2a. I did not consume, for breakfast today, the LARGEST Bavarian Cream filled, glazed donut (from Lamars) that I have ever laid eyes on. It was not about as thick as 2 pb&j's stacked together. I am not pining for another as I type. That would show a complete lack of restraint and/or common sense about the wellbeing of the human body. And I am very sensible, and not at all prone to tank on my diet by 9:00 am....

2b. For dinner tonight I did NOT have a super huge helping of gelato from my beloved Cocoa Dolce. And if I did it's NOT because I thought "Why not? I already had a 700 calorie donut." I do not adhere to mindset that if you're going to ruin your diet, there's no sense in doing it half...way.

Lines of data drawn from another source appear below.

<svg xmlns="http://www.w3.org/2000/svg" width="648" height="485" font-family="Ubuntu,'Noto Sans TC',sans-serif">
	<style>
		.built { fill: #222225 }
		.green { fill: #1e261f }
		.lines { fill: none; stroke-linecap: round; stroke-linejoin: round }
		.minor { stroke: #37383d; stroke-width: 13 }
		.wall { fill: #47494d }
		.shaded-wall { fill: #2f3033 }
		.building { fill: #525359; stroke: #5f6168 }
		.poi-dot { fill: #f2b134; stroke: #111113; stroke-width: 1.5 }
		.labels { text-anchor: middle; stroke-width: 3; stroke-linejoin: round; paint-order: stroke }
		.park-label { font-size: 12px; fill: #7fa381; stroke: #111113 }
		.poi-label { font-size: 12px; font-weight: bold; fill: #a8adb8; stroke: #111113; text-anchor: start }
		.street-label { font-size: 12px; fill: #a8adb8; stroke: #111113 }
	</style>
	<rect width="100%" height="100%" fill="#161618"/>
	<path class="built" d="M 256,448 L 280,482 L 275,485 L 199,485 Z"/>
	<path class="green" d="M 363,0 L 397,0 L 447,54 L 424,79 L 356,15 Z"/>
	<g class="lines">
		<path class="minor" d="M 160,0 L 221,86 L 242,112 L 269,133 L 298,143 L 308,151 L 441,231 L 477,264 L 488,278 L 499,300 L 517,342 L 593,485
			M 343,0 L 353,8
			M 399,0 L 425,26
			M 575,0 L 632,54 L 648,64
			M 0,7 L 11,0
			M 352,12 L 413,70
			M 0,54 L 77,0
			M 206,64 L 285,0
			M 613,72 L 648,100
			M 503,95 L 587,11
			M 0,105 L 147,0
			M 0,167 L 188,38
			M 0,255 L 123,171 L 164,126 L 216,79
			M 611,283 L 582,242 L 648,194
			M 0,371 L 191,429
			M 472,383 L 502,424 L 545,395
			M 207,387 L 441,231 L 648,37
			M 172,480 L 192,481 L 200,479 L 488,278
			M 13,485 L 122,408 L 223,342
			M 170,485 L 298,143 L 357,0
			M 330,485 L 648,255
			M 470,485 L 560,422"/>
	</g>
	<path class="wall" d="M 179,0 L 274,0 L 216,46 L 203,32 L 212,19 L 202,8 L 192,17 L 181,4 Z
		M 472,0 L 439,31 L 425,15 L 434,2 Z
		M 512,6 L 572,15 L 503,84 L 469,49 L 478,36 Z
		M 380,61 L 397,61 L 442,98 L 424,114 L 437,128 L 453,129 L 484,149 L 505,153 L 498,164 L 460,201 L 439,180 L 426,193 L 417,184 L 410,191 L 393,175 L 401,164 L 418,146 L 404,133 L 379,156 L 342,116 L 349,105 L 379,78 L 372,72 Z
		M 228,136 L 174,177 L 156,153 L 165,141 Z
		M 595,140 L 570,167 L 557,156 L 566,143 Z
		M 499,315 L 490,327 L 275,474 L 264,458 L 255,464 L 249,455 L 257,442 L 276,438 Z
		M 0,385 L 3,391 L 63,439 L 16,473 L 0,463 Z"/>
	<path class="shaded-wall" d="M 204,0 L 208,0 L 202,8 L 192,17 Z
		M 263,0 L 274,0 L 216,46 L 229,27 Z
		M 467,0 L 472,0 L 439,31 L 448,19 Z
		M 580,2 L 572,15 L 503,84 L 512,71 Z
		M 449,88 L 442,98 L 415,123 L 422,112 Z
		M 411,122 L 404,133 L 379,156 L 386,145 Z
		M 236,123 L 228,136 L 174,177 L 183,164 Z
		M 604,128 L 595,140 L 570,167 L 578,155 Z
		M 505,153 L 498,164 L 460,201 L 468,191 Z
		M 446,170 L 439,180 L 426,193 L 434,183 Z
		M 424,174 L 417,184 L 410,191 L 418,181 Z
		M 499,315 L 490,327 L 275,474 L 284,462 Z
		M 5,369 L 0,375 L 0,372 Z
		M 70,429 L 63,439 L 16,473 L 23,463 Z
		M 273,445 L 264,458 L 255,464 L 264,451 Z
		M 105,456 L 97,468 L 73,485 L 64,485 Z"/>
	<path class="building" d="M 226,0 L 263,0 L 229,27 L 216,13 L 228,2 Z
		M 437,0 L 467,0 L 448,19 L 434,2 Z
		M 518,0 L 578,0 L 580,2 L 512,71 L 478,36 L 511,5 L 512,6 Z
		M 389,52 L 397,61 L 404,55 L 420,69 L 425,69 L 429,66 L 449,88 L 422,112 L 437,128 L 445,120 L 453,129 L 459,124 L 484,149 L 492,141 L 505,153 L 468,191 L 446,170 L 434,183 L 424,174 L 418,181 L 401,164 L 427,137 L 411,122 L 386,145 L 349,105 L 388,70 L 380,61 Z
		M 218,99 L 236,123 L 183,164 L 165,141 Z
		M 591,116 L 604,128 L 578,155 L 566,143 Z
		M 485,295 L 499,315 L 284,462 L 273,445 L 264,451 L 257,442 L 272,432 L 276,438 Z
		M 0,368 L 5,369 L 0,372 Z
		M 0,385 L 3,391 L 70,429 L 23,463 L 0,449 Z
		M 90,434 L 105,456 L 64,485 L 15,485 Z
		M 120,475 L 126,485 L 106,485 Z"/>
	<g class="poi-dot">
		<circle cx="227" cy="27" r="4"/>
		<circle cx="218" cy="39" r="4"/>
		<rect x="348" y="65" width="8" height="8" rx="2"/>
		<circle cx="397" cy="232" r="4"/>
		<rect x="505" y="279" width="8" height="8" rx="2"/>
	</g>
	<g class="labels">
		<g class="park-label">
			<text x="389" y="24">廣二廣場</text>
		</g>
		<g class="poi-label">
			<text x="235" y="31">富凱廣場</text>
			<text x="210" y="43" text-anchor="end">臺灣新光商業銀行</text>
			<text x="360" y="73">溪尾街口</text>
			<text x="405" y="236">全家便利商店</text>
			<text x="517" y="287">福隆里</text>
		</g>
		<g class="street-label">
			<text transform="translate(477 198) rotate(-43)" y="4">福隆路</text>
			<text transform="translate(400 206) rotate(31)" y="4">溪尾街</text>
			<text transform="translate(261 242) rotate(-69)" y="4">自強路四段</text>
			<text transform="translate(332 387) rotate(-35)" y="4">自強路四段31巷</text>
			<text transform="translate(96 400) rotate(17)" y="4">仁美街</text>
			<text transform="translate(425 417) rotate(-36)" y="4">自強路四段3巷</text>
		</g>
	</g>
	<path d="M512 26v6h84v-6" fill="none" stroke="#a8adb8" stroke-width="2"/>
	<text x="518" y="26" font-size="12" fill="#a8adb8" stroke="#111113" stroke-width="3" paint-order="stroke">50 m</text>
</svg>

3. Since we're on the subject I did not receive a phone call from a loyal employee of said chocolate shop earlier in the week to inform me that my very favorite flavor is in the rotation this week. I'm not a junkie, after all.

4. My children have not been nude for the better part of 2 weeks because of potty training the younger. The 3 year old did not answer the door stark naked, at one point (I was indisposed at the time.) Nor would my darling offspring ever walk into, say, our dining room DURING dinner with guests wearing nothing but a smile, hands on their hips, as though it is normal to lack shame of any kind. Nope -not here. In fact we do not feel the need to warn any and all guests that they might see more than they bargained for in our home.

And, for my grand finale,

5. While digging for gum in my purse at church today I did not come across a pair of little boys, Star Wars undies. Used. I did not then try to remember *when* I put them in there, to no avail. I mean who does that? Certainly not me.

Well, I feel better. :) Your turn Internet.